Se è vero che nello sport si riflettono sempre dei cambiamenti sociali, non può essere un caso che la sensibilizzazione sulla salute mentale degli atleti abbia avuto un’accelerazione dopo le varie misure restrittive e, di conseguenza, la forzatura a passare del tempo in isolamento. Nelle parole di Christian Pulisić, calciatore del Chelsea: “È stato un periodo difficile per molte persone, me compreso. […] Vivo da solo e a volte può essere dura. Quando tutto dipende da te, può pesarti davvero molto. In questo periodo ho contattato uno psicoterapeuta ed è qualcosa di cui nessuno dovrebbe vergognarsi”. In verità si trattava di un processo educativo in atto già prima della pandemia, soprattutto fuori dall’Italia, ma è innegabile che ci sia stato uno sprint negli ultimi mesi, come testimoniato dalla scelta della già citata Naomi Osaka come tedofora per le Olimpiadi di Tokyo.

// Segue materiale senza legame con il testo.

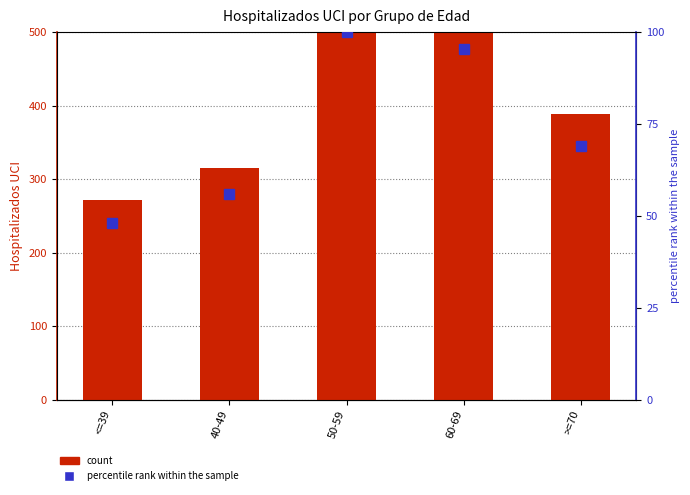

At which label is percentile rank within the sample closest to 74?

>=70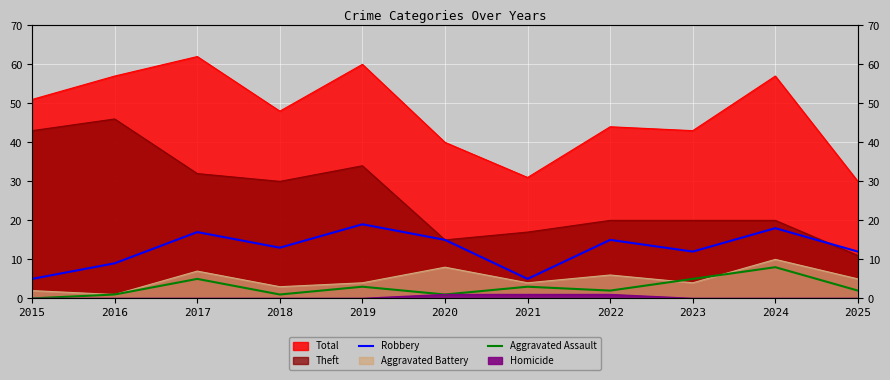

True or false: Robbery and Aggravated Assault cross at least once.

False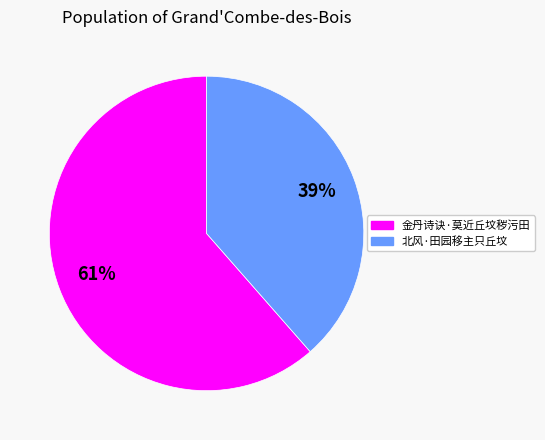

Is there a majority slice in this chart?

Yes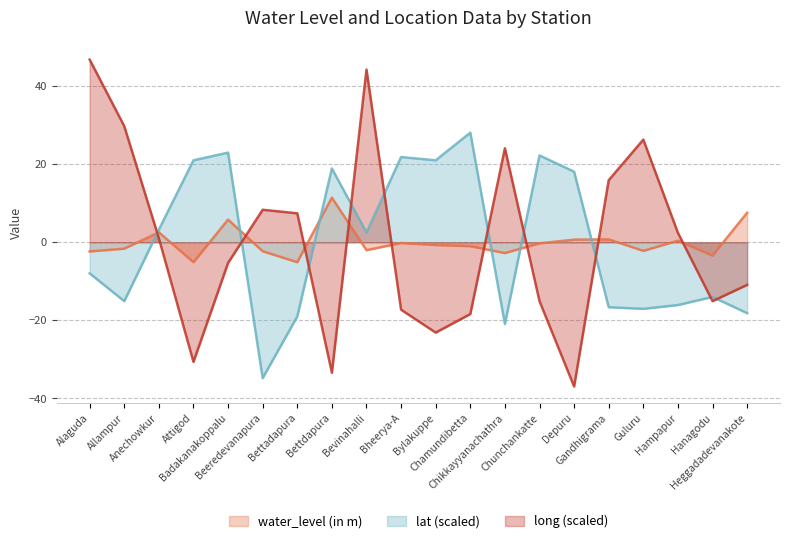

The water_level (in m) series shows -0.3 at Chunchankatte. True or false?

True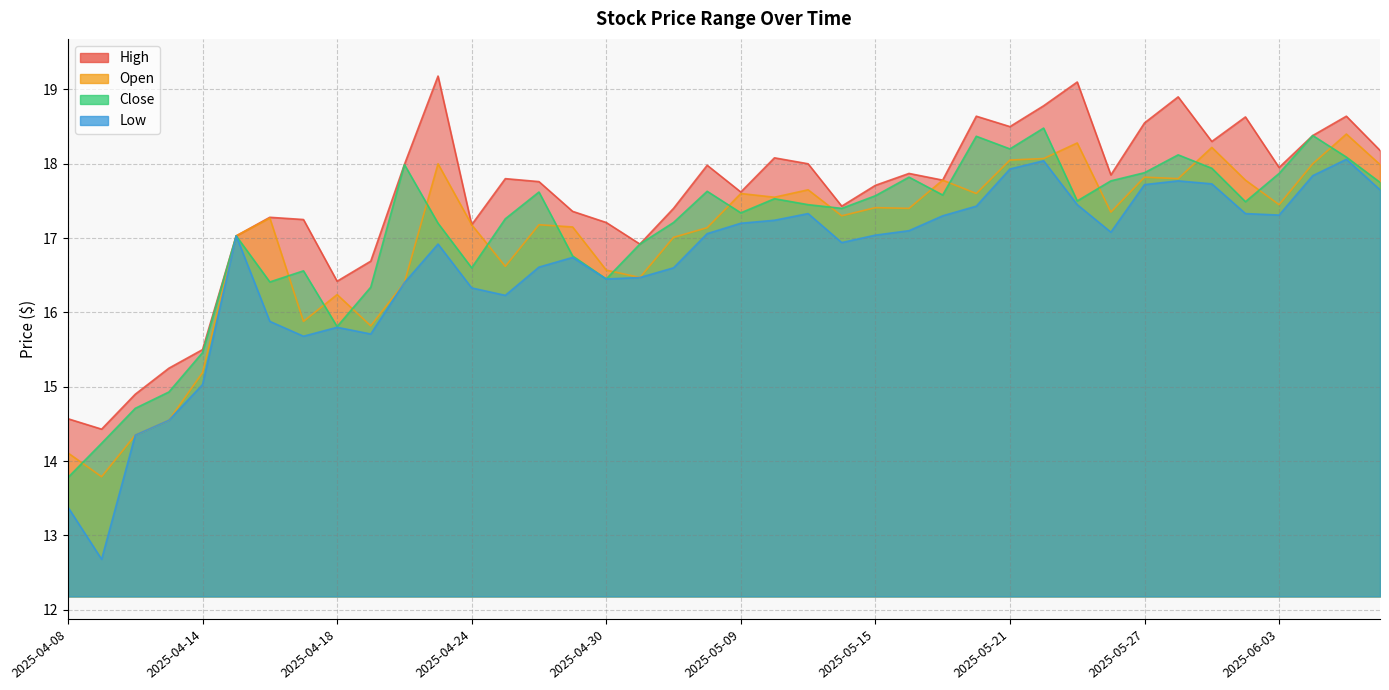

What are all the series names shown in the legend?

high, open, close, low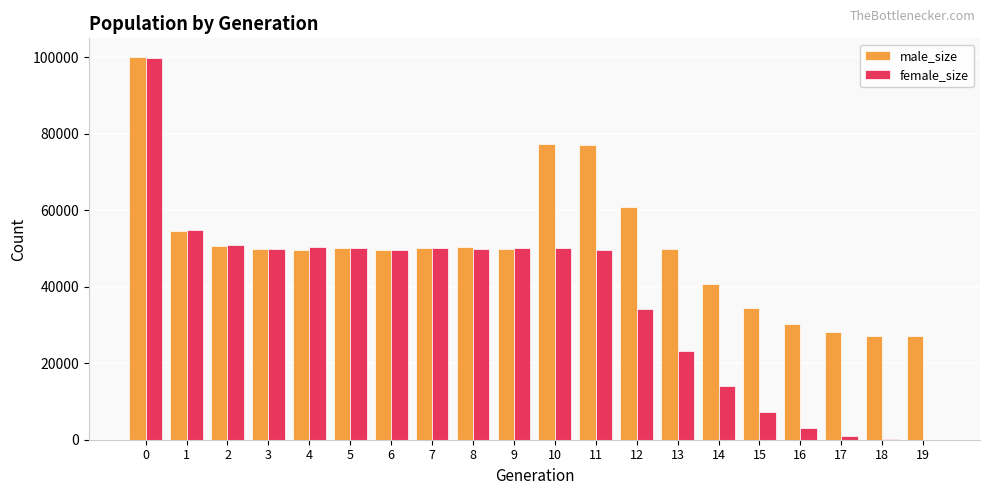

Is it true that female_size equals 3017 at 16?

True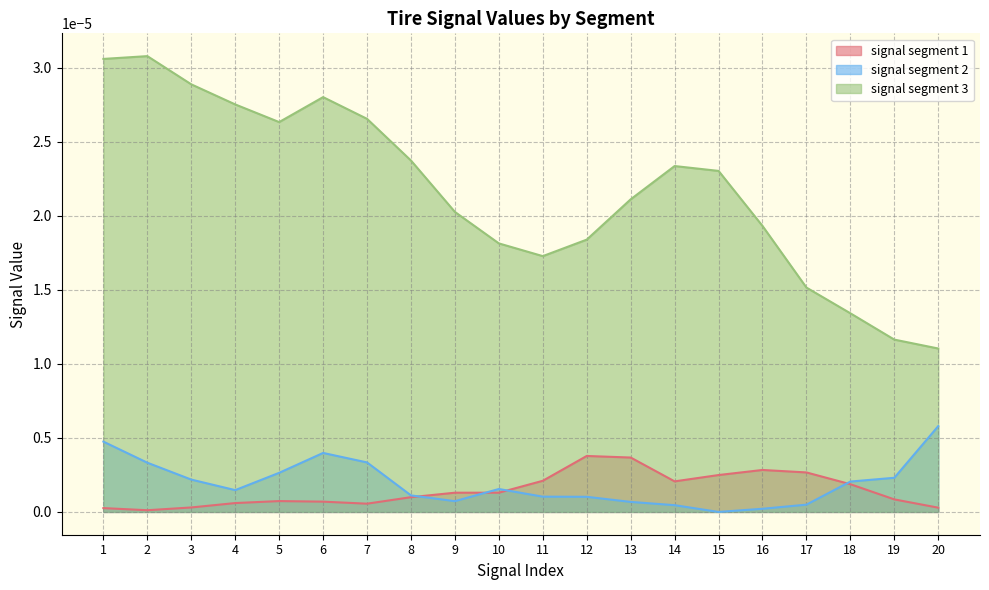

List the series in order of their peak value, lowest first.

signal segment 1, signal segment 2, signal segment 3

“Ne usciremo migliori”, affermavano i più ottimisti all’entrata del lungo tunnel pandemico. Non è stata una previsione azzeccata, ma almeno lo sport ai massimi livelli sembra aver colto uno spunto positivo dalla faccenda. La salute mentale, d’altronde, è importante tanto quanto la salute fisica degli atleti e di quella vi avevamo già parlato qui, in merito al caso specifico dei calciatori. L’atleta che rinuncia a una gara – per cui ha lavorato tutta la vita – per poter tutelare se stesso sta dicendo qualcosa, e soprattutto ci sta mettendo davanti a una questione impegnativa: quanto c’è di sano nello sport ai massimi livelli?
Per come funzionano le menti dei giovani, è normale che si riconoscano più facilmente nelle gesta di uno sportivo anziché in altri modelli. E gli atleti sembrano volersi assumere questa responsabilità anche quando si tratta di esporsi sulle questioni più delicate, fra l’altro attirando su di sé tutto un alone di discorsi inopportuni che tristemente fanno ancora parte del dibattito pubblico sui temi di sanità mentale. Purtroppo, su quest’aspetto della responsabilità, va ancora rilevata una certa arretratezza da parte degli atleti e dei media italiani. Una testimonianza recente, ad esempio, è arrivata dalla pessima gestione nella comunicazione della scelta di (non) inginocchiarsi in sostegno al Black Lives Matter prima delle partite degli Europei di calcio. In fondo, siamo ancora il Paese dove Buffon ha preferito soffrire in silenzio.